ドラマ「不適切にもほどがある」を第3話から観ています。面白いです。
これから第1話を批判しますがドラマ自体は好意的に観てますし続きが楽しみです
(現時点では第5話まで放送)

(以下、あらすじや登場人物の説明は割愛します。ネタバレあります

第5話を見終わってから第1話が気になってTverで観ました。
Tverで第1話と最新話は無料で観られますが2話以降のバックナンバーは有料のVODでしか観られません。
そういうわけで第2話は観たことがなくて、第1話はダイジェスト&本編の「秋津真彦と上司が居酒屋でパワハラの話し合いをしているところを市郎に絡まれる」ところからラストまで観ました。

私が違和感を覚えたのは居酒屋でのパワハラの話し合いのくだりです。(以下、記憶違いなどあったらすみません)

入社7年目の秋津は新入社員(だったかな?)の若い女性社員「加賀ちゃん」からパワハラで訴えられました(裁判ではなく社内のコンプライアンス室?人事部に訴えた)。

その内容が私でもさすがに「パワハラ」とは呼べないものだったのですが、「相手がハラ(ハラスメント)だと感じたらハラだから」という男性上司の論理で、加賀ちゃんの訴えがパワハラだという前提で話が進んで行きました。

その内容なのですが
  • 加賀ちゃんがプレゼンをする前に秋津君が「頑張ってね」と言ったが、そうやってプレッシャーをかけるのがマズかった。
  • 加賀ちゃんがスマホでフリック入力をしたとき、速度が速かったので褒めるつもりで「さすがZ世代」と言ったが、「◯◯世代だから〜」と世代で区切るのはエイジハラスメントである。

- [データ抜粋]:

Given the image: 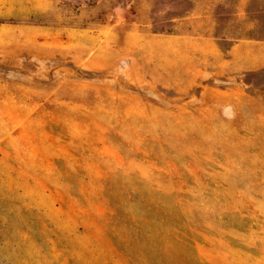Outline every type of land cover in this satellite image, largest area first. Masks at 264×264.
Here are the masks:
<instances>
[{
    "label": "rangeland",
    "instance_id": "obj_1",
    "mask_svg": "<svg viewBox=\"0 0 264 264\" xmlns=\"http://www.w3.org/2000/svg\"><path fill=\"white\" fill-rule=\"evenodd\" d=\"M214 7L264 38V0H0V264H264V70L162 54Z\"/></svg>",
    "mask_w": 264,
    "mask_h": 264
},
{
    "label": "crops",
    "instance_id": "obj_2",
    "mask_svg": "<svg viewBox=\"0 0 264 264\" xmlns=\"http://www.w3.org/2000/svg\"><path fill=\"white\" fill-rule=\"evenodd\" d=\"M250 0H242L243 9L232 13V18H242L248 13ZM221 17L208 9H198L192 17L179 23L180 29L196 34H176L165 41L162 54H178L190 65L188 70L194 84L203 79L241 77L248 73L264 70V38L249 37L233 40L223 48L218 37L222 26ZM257 18L253 26L260 24ZM255 28V27H254ZM172 42L171 45L167 44Z\"/></svg>",
    "mask_w": 264,
    "mask_h": 264
}]
</instances>
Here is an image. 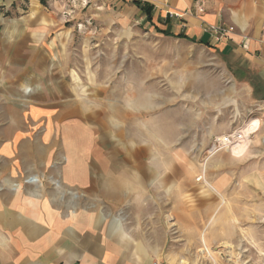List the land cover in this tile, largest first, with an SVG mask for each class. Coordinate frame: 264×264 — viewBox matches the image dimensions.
I'll use <instances>...</instances> for the list:
<instances>
[{
    "label": "rangeland",
    "instance_id": "1",
    "mask_svg": "<svg viewBox=\"0 0 264 264\" xmlns=\"http://www.w3.org/2000/svg\"><path fill=\"white\" fill-rule=\"evenodd\" d=\"M0 9V192L27 186L62 212H100L158 244L160 264H264V100L238 72L242 61L159 36L145 20L123 22L93 0H0ZM16 131L27 139L13 144ZM235 133L238 154L209 153ZM90 149L86 164L108 168L93 167L90 185L108 176L106 199L63 179L69 158ZM165 154L179 185L170 194L150 184L157 173L144 181L137 171L161 168ZM190 184L201 199L186 194L180 210L175 194ZM195 224L205 236L192 234Z\"/></svg>",
    "mask_w": 264,
    "mask_h": 264
},
{
    "label": "crops",
    "instance_id": "2",
    "mask_svg": "<svg viewBox=\"0 0 264 264\" xmlns=\"http://www.w3.org/2000/svg\"><path fill=\"white\" fill-rule=\"evenodd\" d=\"M93 1L97 5L119 11L124 17L123 22L133 25L143 22L146 16L132 2L152 6L151 22L148 25L156 34L214 49L221 56L237 63L242 61L245 69L239 67L238 72L264 81V0H168L167 3L163 0ZM199 2L204 3L203 13L195 9ZM210 27L226 30L227 34L216 41ZM178 36L183 38L176 39ZM23 137L16 131L10 139L13 144H17L18 141L27 139ZM92 152L91 149L87 150L84 160L69 158L63 170L67 186L81 189L92 185V168L98 166L97 162L86 164L87 157L90 161L93 160ZM171 154L164 155L159 169L153 165L139 166L137 170L144 181L157 173V179L150 180V184L158 186L166 194L179 188L178 181L175 180L173 184L169 182L174 178V175H169L173 171ZM68 155L70 157L74 154L70 152ZM145 155L146 150L142 151V156ZM94 168L99 169V172L108 171L103 166ZM101 178L96 190L92 186L84 188L89 198L93 197V193L100 199L107 198L108 176ZM206 186L214 193L220 191L214 184V187L210 184ZM196 188L197 186L190 184L179 189L175 194V202L180 204L178 209H184L186 194L190 193L196 201L200 198ZM184 189L188 190L185 192ZM210 199L211 205L217 203L213 196ZM170 202L173 204V201ZM199 202L203 204L202 200ZM217 209L205 216L202 214L203 218L200 219L211 221ZM172 210L174 212V207ZM196 214L190 215V219L198 221ZM174 219L178 230L186 226L180 221L183 219L182 215H174ZM191 230L193 235L202 232L205 236L207 232L205 228L196 227V224ZM148 231L152 235V228ZM133 235L117 225L110 226L106 217L97 211L62 212L44 191L37 197L32 196L27 186L15 193L0 192V264H160L154 256V252L160 250L158 244L151 239L137 240ZM201 242L204 249V240L201 239Z\"/></svg>",
    "mask_w": 264,
    "mask_h": 264
},
{
    "label": "trees",
    "instance_id": "3",
    "mask_svg": "<svg viewBox=\"0 0 264 264\" xmlns=\"http://www.w3.org/2000/svg\"><path fill=\"white\" fill-rule=\"evenodd\" d=\"M38 2L42 6H46V0H38ZM133 5L138 7L142 13L146 16L145 22L150 23L151 22V12L153 7L152 6H147V5H140L138 1H133ZM1 10V9H0ZM176 39H181L183 38L182 36L175 37ZM250 86L252 88V94L256 100H264V81L260 80L256 77H250Z\"/></svg>",
    "mask_w": 264,
    "mask_h": 264
},
{
    "label": "built area",
    "instance_id": "4",
    "mask_svg": "<svg viewBox=\"0 0 264 264\" xmlns=\"http://www.w3.org/2000/svg\"><path fill=\"white\" fill-rule=\"evenodd\" d=\"M163 2H164V3H167L168 0H163ZM195 9L197 10V12H199V13H203V12H204V3H202V2L197 3L196 6H195ZM210 30L213 31V33H214V37H215L214 39H215L216 41H220V40L222 39V37H223L224 35L227 34V31H226V30L216 29L215 27H210ZM240 134H241V133H235V135H236L237 137H235V136L233 135V136L223 137V138H220V139L215 140V141H214V144H213V146H212V148H211L210 151H209V153H211V151H212V153L217 154L218 152L222 151V150H223V149H222L223 147L221 148V146H220V142H221V140L224 139V138H226V141H228V142L230 143V144H229L230 147L234 146V144H232V143L234 142V141H232V139H233V138L241 137ZM229 146H228V147H229ZM221 149H222V150H221ZM210 156H211V154H210ZM213 156H214V155H213ZM201 180H204L203 176H199V177L196 179V181H201Z\"/></svg>",
    "mask_w": 264,
    "mask_h": 264
},
{
    "label": "bare ground",
    "instance_id": "5",
    "mask_svg": "<svg viewBox=\"0 0 264 264\" xmlns=\"http://www.w3.org/2000/svg\"><path fill=\"white\" fill-rule=\"evenodd\" d=\"M253 126H251L250 128H253L254 126H255V123H253L252 124ZM251 130H253V129H251ZM243 132H246V131H243ZM246 134V133H245ZM248 134V133H247ZM242 138V135H241V137H238V138H233L232 139V141H234L232 144H234V147H230L229 146V142L228 141H226V138H224V139H222L221 140V142H220V146H221V148L224 150V151H232V150H234L235 149V154H238L239 153V147H238V144H237V140H239V139H241ZM229 146V147H228ZM221 149V150H222ZM211 153H212V151H211ZM212 154H214V153H212ZM203 252V251H202ZM204 253V252H203ZM210 258H212V257H210ZM212 260V259H211Z\"/></svg>",
    "mask_w": 264,
    "mask_h": 264
}]
</instances>
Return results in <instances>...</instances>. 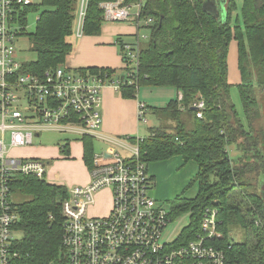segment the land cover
I'll list each match as a JSON object with an SVG mask.
<instances>
[{"label": "trees", "instance_id": "1", "mask_svg": "<svg viewBox=\"0 0 264 264\" xmlns=\"http://www.w3.org/2000/svg\"><path fill=\"white\" fill-rule=\"evenodd\" d=\"M104 1L108 0L88 1L85 35L100 34L105 22L101 6ZM204 2L145 0L142 17L154 21L147 28L148 43L142 48L139 86H173L182 93V98L157 111L171 110L173 117L168 115L178 120L175 128H152L146 137L130 139L139 142L141 158L148 164L177 155L186 162H197L199 170L191 184L198 183V192L194 197H177L174 215L192 210L191 218L197 221L205 206H220L223 220L220 229L225 239L219 244L225 247L228 256L238 264H264V194L258 188V184L264 186V0H243L241 15L236 14L235 22L237 0H227L226 15L219 16L206 10ZM78 8L79 0H40L19 8L20 35L28 25V15L39 12L35 30L27 33L36 59L24 62L23 72L42 74L66 63L73 52L70 37L74 35ZM233 40L238 45L237 83L229 80V50ZM122 41L118 37V44ZM80 71L118 74L117 69L109 67ZM120 91L127 98L138 95V88L130 83L122 84ZM237 92L243 114L235 104ZM201 99L206 108L199 118L193 105ZM230 145H235L240 155L241 168L230 154ZM84 148L86 164L92 168L95 153L92 139H84ZM244 171L252 172L253 178L241 180ZM212 175L216 177L214 180ZM252 187L254 191H250ZM11 188L12 192L27 197L15 203L19 220L14 229L23 233L16 245L20 252L16 264H60L62 258L66 262L61 201L67 195V187L18 173ZM239 188L243 202L234 198L237 190L240 193ZM230 222L247 230L249 237L245 242L227 241L225 234Z\"/></svg>", "mask_w": 264, "mask_h": 264}, {"label": "built area", "instance_id": "2", "mask_svg": "<svg viewBox=\"0 0 264 264\" xmlns=\"http://www.w3.org/2000/svg\"><path fill=\"white\" fill-rule=\"evenodd\" d=\"M88 1L80 0L78 36L83 35ZM30 4L33 0H0V264H16L20 257L14 229L19 214L11 197L13 177L23 173L50 182L44 160L14 156L11 149L33 145L44 128L83 136L97 133L103 123L105 87L113 85L119 90L122 84L130 83L139 88L141 42L149 38L142 29L154 21L142 17L145 0L133 4L104 1L101 6L107 21L136 22L133 41L119 44L125 74L113 78L116 74L82 72L65 64L34 74L23 72L24 62L15 44L22 31L19 8ZM193 107L202 118L205 101L201 99ZM137 116L147 121L144 102L139 103ZM112 140L131 154L123 157L112 146L108 150L111 160L101 161L94 155L87 185L66 186L67 195L61 201L66 262L62 258L60 264H238L219 244L225 236L216 204L205 206L197 221L191 218L193 211L188 212L190 224L175 241L167 242L165 231L175 211L152 195L154 180L149 164L141 158L139 142L131 146ZM105 188L113 192V207L108 214L91 216L89 209L96 204V193Z\"/></svg>", "mask_w": 264, "mask_h": 264}, {"label": "crops", "instance_id": "3", "mask_svg": "<svg viewBox=\"0 0 264 264\" xmlns=\"http://www.w3.org/2000/svg\"><path fill=\"white\" fill-rule=\"evenodd\" d=\"M38 2H40V0H33V3ZM216 2L217 8L220 11L221 9L227 7V0H216ZM136 32V22L134 24V21H128L126 22V24H117L114 22H109L105 19L100 34L85 35L83 33L82 36L76 37L77 41L75 43L72 42L73 52L67 58L65 65L74 69H87L90 67H109L117 69L118 67L124 73H118L112 77L117 78L120 75H124L126 70L124 61L121 56L119 57L116 48V45L118 44V37H121V40L124 41V39L126 38H134ZM236 62L238 68V53ZM229 66L231 71L230 50ZM238 75L240 77L239 70ZM239 77H236V79L234 80H229L232 83H237L240 80ZM120 90L121 89H116L113 85H107L105 87L103 91V103L101 107L103 123L101 128L97 130V133L87 134L83 136L78 132L68 131L66 133L68 134L70 141L64 142V144L62 145L59 144L60 149L58 147L51 149L42 146L32 148H30L31 146H24L11 149L10 154L18 157L42 158V160H44L48 166H51V164L55 165L51 170L50 167H48L47 169L48 180L52 183L64 185L67 187L74 185H87L90 182L91 176L90 168L87 166L84 158L85 138L92 139L95 148L94 155L97 154L99 159L101 161H104L112 159V157L108 154V150L110 147L115 146L117 149L119 147L116 143L113 142L112 139H120L126 141L123 138L128 137V139L131 141L130 137H135L134 135H139L141 133V122H144L145 124L149 123L148 117H150V115L156 118L157 124H155L154 126H148V134L151 131L150 129L152 128L176 127L177 123L175 124L173 122H170V124H165V121L163 120V118H161L159 112L157 111L166 108L171 101L179 98L182 93H180L177 88L173 86L141 85L138 88V95L136 98L123 97ZM140 102H144L146 105H148L147 121H140L138 119L137 112ZM40 135L36 137L38 138L40 137ZM97 141L102 144L101 148L97 149V146L95 145V142ZM133 143L136 144V142ZM174 159L179 158L177 156H174L170 159L152 162L151 164L156 163L155 165L157 166L154 168H150V165L148 166V171L153 180H155L156 177L153 173L151 174V172L157 171L159 175V169L167 167L170 162L174 161ZM182 159L183 164H186V160L183 157ZM177 162L179 165L180 159ZM65 172L67 173V175L65 174ZM68 179L72 182L71 184H69L70 181ZM154 185H156V181L154 182ZM106 190L108 189H104L102 192H107ZM152 195L155 197L154 190L152 191ZM109 211L110 210L108 209L99 212V210H97V207L94 208V212L99 213L100 215L108 214ZM171 235L172 229L168 231V237H170Z\"/></svg>", "mask_w": 264, "mask_h": 264}, {"label": "rangeland", "instance_id": "4", "mask_svg": "<svg viewBox=\"0 0 264 264\" xmlns=\"http://www.w3.org/2000/svg\"><path fill=\"white\" fill-rule=\"evenodd\" d=\"M242 2H243V0H237L238 10L235 11V13L233 14V21L234 22L236 21V14L240 13V15H241ZM133 11H134V9H133ZM219 12L223 13V9H221V11L219 10ZM38 16H39L38 11H32L28 15V25L24 28L23 34L18 35L15 39V44L17 46V51H18V56L22 62H29V61H33L36 59V52L31 47L32 43H31L30 38L27 35V33L33 32L35 30ZM114 23L126 24V22H118V21H116ZM16 27L19 28L20 26H16ZM77 28H78V20L76 19L75 26H74V35L70 37V39L72 40L71 42H73V43H75L77 41L76 40V37L78 36ZM142 33H149V30L144 28V29H142ZM133 39L134 38H126L124 40L126 42H132ZM147 43H148V39H143L141 42L142 48L145 47L147 45ZM116 48H117V52H118L119 57L120 56L122 57L121 45L117 44ZM237 53H238L237 44L233 40L230 44V64H231L230 79L231 80H234V79H236V77L237 78L239 77L237 62H236ZM117 71L119 74L124 73L118 67H117ZM235 100H236L235 104H237V108L239 109L240 113L243 114V107H242L241 100H239L238 92H237V98ZM168 113L173 117L171 110H169ZM168 113H166L164 111H160L159 115L161 116V118H163V120L165 121V124H170V122H173L176 124L178 122V120L176 118L175 119L171 118L168 115ZM186 113L182 114L183 115L182 118H185ZM148 118H149V123L145 124L144 122H141L142 128H141V133L139 134L140 136L136 134V135H134L135 137H138V136L139 137H145L148 134V128H149L148 126L149 125L154 126L155 124H157L155 117H152V115H150V117H148ZM256 127H258V126H256ZM66 132H67L66 130L64 131V130H58V129H54V128H44L40 132V134H41L40 137L35 138L34 143H33V145H31L30 148L42 146V147H47V148H51V149L58 147L60 149V145L64 144V142L70 141V138ZM123 139L126 140V142L129 145H131V146L134 145V143L131 142L128 139V137L123 138ZM7 143H8V137H7ZM95 145L97 146V149L101 148V146H102V144H100L98 141L95 142ZM234 146L235 145H230L228 147V149H229L230 154L233 157V160L235 161L236 165H238L241 168V164H239V161H238V160H240V158H238L240 155L238 156V151L236 150V148ZM118 151L120 152V154L123 157L129 156L131 154L129 150L121 148V147H118ZM177 157L180 159L179 165L177 162L179 159H174V161L176 163L174 161H172V162H170V164L167 167L160 168L159 169V175H158L157 171L151 172V174L153 173L156 177L154 180V182L156 181V185H154V187L152 188V191L154 190V195L156 198H158V201H160L165 206L168 205L169 208L173 206L174 200L177 197H179V196L180 197H194L197 194L198 189H199L198 183H195L194 185L191 184L192 181L194 180L196 174H197L198 169H199L197 162H195L194 160H190L186 164H183L182 157L179 155H177ZM250 162L252 164H254V161L252 159L250 160ZM155 164L156 163H154V164L150 163L149 164L150 168L157 167ZM54 166L55 165L51 164V166H48V167H50V170H51L52 168H54ZM247 167H249V166H247ZM247 167L244 169L246 170ZM55 169H59V168H55ZM65 174L67 175L66 172H65ZM215 178L216 177L214 175L211 176L212 180H214ZM250 178H253L252 172L244 171L242 178H240V179L241 180H250ZM71 183L72 182L70 181L69 184H71ZM258 188H259V191L262 194H264V186L260 184V187H259V184H258ZM105 189H108V190H106L107 192H102L104 190V189H102L96 193V197H95L96 204L92 205L89 209L91 216H101L99 213L94 212L95 207H97V210H99V212L104 211V210H108V209L109 210L112 209V207H113V192L109 188H105ZM249 189H251V188H249ZM249 189L247 191H249ZM252 190L254 191L255 189L252 187V189L250 191H252ZM239 191H240V193L237 190V197H234L235 195L233 196L235 198L236 202H240L242 200L244 201L241 188H239ZM11 197L15 203H20L21 201H23L24 199L27 198L26 196H24L21 193H14V192L12 193ZM231 202H232V199H231ZM190 222H191V218H190L189 213H182L179 216H173L172 221L170 223V226L167 227V229L165 231V238H166L167 242L175 241V239H177L179 237L182 230L187 225H189ZM171 229H172V235L170 237H168V231ZM225 235L227 237V241L230 244L243 243L249 237L247 230L242 225H240L238 223H233V222H230L227 224V231H226ZM15 236H16V238H18V240H20L23 237V233L21 231L16 230Z\"/></svg>", "mask_w": 264, "mask_h": 264}, {"label": "water", "instance_id": "5", "mask_svg": "<svg viewBox=\"0 0 264 264\" xmlns=\"http://www.w3.org/2000/svg\"><path fill=\"white\" fill-rule=\"evenodd\" d=\"M204 8L206 10H209V11L214 12L218 16L221 15V12H219V10L217 8V2H216V0H205V2H204ZM223 13L226 15V8H223ZM193 109L196 110V107H193ZM217 203H218V201H217Z\"/></svg>", "mask_w": 264, "mask_h": 264}]
</instances>
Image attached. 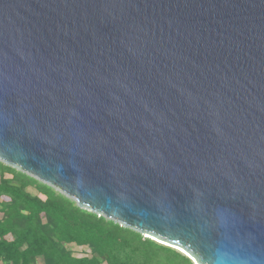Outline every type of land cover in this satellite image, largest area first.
I'll return each mask as SVG.
<instances>
[{"label":"water","instance_id":"1","mask_svg":"<svg viewBox=\"0 0 264 264\" xmlns=\"http://www.w3.org/2000/svg\"><path fill=\"white\" fill-rule=\"evenodd\" d=\"M0 160L196 264H264V0H0Z\"/></svg>","mask_w":264,"mask_h":264},{"label":"trees","instance_id":"2","mask_svg":"<svg viewBox=\"0 0 264 264\" xmlns=\"http://www.w3.org/2000/svg\"><path fill=\"white\" fill-rule=\"evenodd\" d=\"M0 264L196 263L0 160Z\"/></svg>","mask_w":264,"mask_h":264},{"label":"rangeland","instance_id":"3","mask_svg":"<svg viewBox=\"0 0 264 264\" xmlns=\"http://www.w3.org/2000/svg\"><path fill=\"white\" fill-rule=\"evenodd\" d=\"M8 176H10L9 174H8ZM33 192H37L35 189H31ZM75 249H76V252H78V253H80V254H84V252L86 251H84V247L82 248V247H78V246H75Z\"/></svg>","mask_w":264,"mask_h":264}]
</instances>
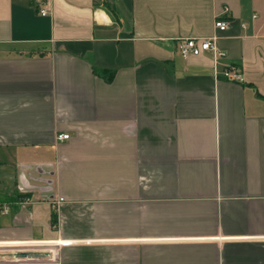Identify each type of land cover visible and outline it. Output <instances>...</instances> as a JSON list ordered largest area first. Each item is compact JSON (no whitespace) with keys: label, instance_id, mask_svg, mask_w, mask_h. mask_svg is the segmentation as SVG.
<instances>
[{"label":"crops","instance_id":"1","mask_svg":"<svg viewBox=\"0 0 264 264\" xmlns=\"http://www.w3.org/2000/svg\"><path fill=\"white\" fill-rule=\"evenodd\" d=\"M235 64L243 83L219 78ZM15 251L52 259L0 264H264V0H0Z\"/></svg>","mask_w":264,"mask_h":264},{"label":"built area","instance_id":"2","mask_svg":"<svg viewBox=\"0 0 264 264\" xmlns=\"http://www.w3.org/2000/svg\"><path fill=\"white\" fill-rule=\"evenodd\" d=\"M230 9L225 7L220 15L215 19V27L220 32H226L230 28V21L224 18V15L229 14ZM42 15L46 16L48 11L42 10ZM177 51L184 58H190L192 56H201L206 54V52L213 53L214 64L217 65L219 61L226 58L227 54L223 50H219L215 39H201V38H191L185 39L181 38L177 40ZM219 78L225 79L233 83H243L244 78L242 75V68L239 65L226 66L218 75ZM70 138L69 134H62L58 136L59 141H64ZM64 202L63 199L60 203Z\"/></svg>","mask_w":264,"mask_h":264},{"label":"water","instance_id":"3","mask_svg":"<svg viewBox=\"0 0 264 264\" xmlns=\"http://www.w3.org/2000/svg\"><path fill=\"white\" fill-rule=\"evenodd\" d=\"M52 259V256L47 251H15L10 253H0V261H39V260H46Z\"/></svg>","mask_w":264,"mask_h":264}]
</instances>
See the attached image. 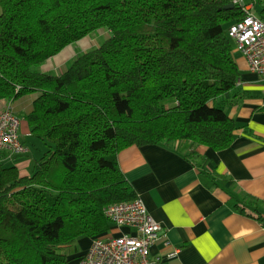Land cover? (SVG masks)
<instances>
[{"label": "trees", "instance_id": "obj_1", "mask_svg": "<svg viewBox=\"0 0 264 264\" xmlns=\"http://www.w3.org/2000/svg\"><path fill=\"white\" fill-rule=\"evenodd\" d=\"M243 17L233 0H0V100L37 93L23 119L45 146L30 175L0 163V264H77L76 240L110 227L104 208L137 197L122 150L231 146L222 96L240 71L227 32ZM101 29L62 74L38 71Z\"/></svg>", "mask_w": 264, "mask_h": 264}, {"label": "crops", "instance_id": "obj_2", "mask_svg": "<svg viewBox=\"0 0 264 264\" xmlns=\"http://www.w3.org/2000/svg\"><path fill=\"white\" fill-rule=\"evenodd\" d=\"M243 2L257 16L264 7V0ZM73 44L47 59L38 71L58 76L79 54L98 46L90 35ZM233 57L240 82L222 96L224 111L238 129L230 147L220 151L198 147L192 158L186 142L173 147L131 146L118 154L121 172L162 227L150 247L156 264H264V82L239 52L234 50ZM36 97L33 93L0 100V112L11 107L20 118V138L30 135L26 124L21 125ZM14 158L18 157L1 155L0 163ZM17 167L21 172L25 162ZM110 231L132 233L110 224L102 235ZM174 250L175 255L167 258Z\"/></svg>", "mask_w": 264, "mask_h": 264}, {"label": "built area", "instance_id": "obj_3", "mask_svg": "<svg viewBox=\"0 0 264 264\" xmlns=\"http://www.w3.org/2000/svg\"><path fill=\"white\" fill-rule=\"evenodd\" d=\"M233 4L240 7L244 17L230 26L227 35L234 43V50L246 60L248 69L264 82V20L243 0H233ZM19 126L20 118L11 107L0 112V153L9 157L27 153L19 138ZM103 214L116 229L125 228L134 234L113 235L110 231L92 238L89 250L77 264H156L158 258L150 256V247L160 238L162 227L149 216L138 197L109 204ZM175 251L167 258L173 257Z\"/></svg>", "mask_w": 264, "mask_h": 264}, {"label": "rangeland", "instance_id": "obj_4", "mask_svg": "<svg viewBox=\"0 0 264 264\" xmlns=\"http://www.w3.org/2000/svg\"><path fill=\"white\" fill-rule=\"evenodd\" d=\"M106 34V35H104ZM110 33L105 30V29H101L100 31H96L92 34H90V36H92L93 38H96L97 40V44L99 45L100 43H102L107 37H109ZM73 46L76 47V44H73ZM211 105H214V103L212 102ZM24 124L27 123L23 121L22 123V127L25 126ZM28 127V126H27ZM21 128V127H20ZM19 137H20V129L18 131ZM23 140V143L25 144V146L28 148V153L20 156L18 158H14L12 159H8V161L6 160V162L3 163L4 166H19L21 165V162H25V167L22 168L21 173L23 175H30L33 171V164L34 161L37 160L39 157L42 156L43 152L45 151V146L43 145V143L37 139L34 136L28 135V136H21L20 140ZM134 234V233H132ZM91 240L92 238H80L78 240H76V249L78 251L77 255L80 254H85L91 245ZM74 252V251H72Z\"/></svg>", "mask_w": 264, "mask_h": 264}, {"label": "water", "instance_id": "obj_5", "mask_svg": "<svg viewBox=\"0 0 264 264\" xmlns=\"http://www.w3.org/2000/svg\"><path fill=\"white\" fill-rule=\"evenodd\" d=\"M233 8V5H228V6H225L223 9L224 10H230V9H232Z\"/></svg>", "mask_w": 264, "mask_h": 264}]
</instances>
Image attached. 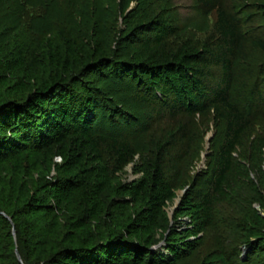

- [作業内容]:
a) ドラマの感想記事によると、TVerで無料で観られるのは何話ですか。
b) ドラマの感想記事を、最後の文の後から書き継いでください。

- [想定回答]:
a) 第1話と最新話です。

b)
  • 新入社員一同とバーベキューパーティをしたとき、加賀ちゃんがお肉をよそって秋津君に渡したとき、秋津君が「将来いいお嫁さんになれるね」と言ったが、結婚が幸せという価値観の押し付けである。多様性(多様な価値観)の尊重に反するからパワハラである

私からすれば、これらをパワハラだとそのまま認める上司達が問題だと思いました。

しかし、小川市郎を含め誰もそこを指摘しません。

そもそもバーベキューの件は、他に女性の新入社員が何人もいるのに秋津君が加賀ちゃんにだけ「いいお嫁さんになれるね」と言ったから他の女性社員達同士でヒソヒソ話が始まってしまったため、加賀ちゃんが居心地の悪い思いをした、というのが本来の問題なのではないかと思いました。

秋津君はイケメンだし、密かに狙っていた女性の新入社員もいたはずです。

加賀ちゃんからすれば「◯◯さんは秋津さんのこと好きなのに私がこんなふうに褒められてしまった。◯◯さんから嫉妬されないかな?嫌がらせされないかな?」とか
「女子のみんながヒソヒソ話をしている。私が秋津さんを好きだとか噂してるのかな?(そんな事ないのに)」と心配になってしまったのではないでしょうか?

(劇中で加賀ちゃん本人からもそういう説明はありませんでしたが、『多様な価値観を尊重してほしかった』とも言いませんでした

それを上司達が「多様性」の問題にすり替えていたのが本当に不快でした。

「この人達は日頃から『多様性の尊重』が気に入らなくて、この出来事を利用してこの気に入らない価値観を潰そうとしているのだろうか?」とすら思いました。

話を加賀ちゃんに戻します。

フリック入力の件はエイジハラスメントとは思いませんが、秋津君も公式サイトによればゆとり世代だし、上の世代から「ゆとり世代」と一括りにされて嫌な思いした経験はないのか?自分がアラサーになったら同じことを若い世代にしてしまうのか? という疑問も出ました。

世代を理由に褒めるのは個人的には悪いとは思いません。
しかしZ世代にもフリック入力が苦手な人はいるし、世代を理由に「◯◯が得意」と思ってほしくないです。
(だからといってそれがエイハラに当たるとまでは思ってないけど。いや、今やエイハラなのか?!)

秋津君たちのやり取りを隣の席で聞いていた市郎が食って掛かります。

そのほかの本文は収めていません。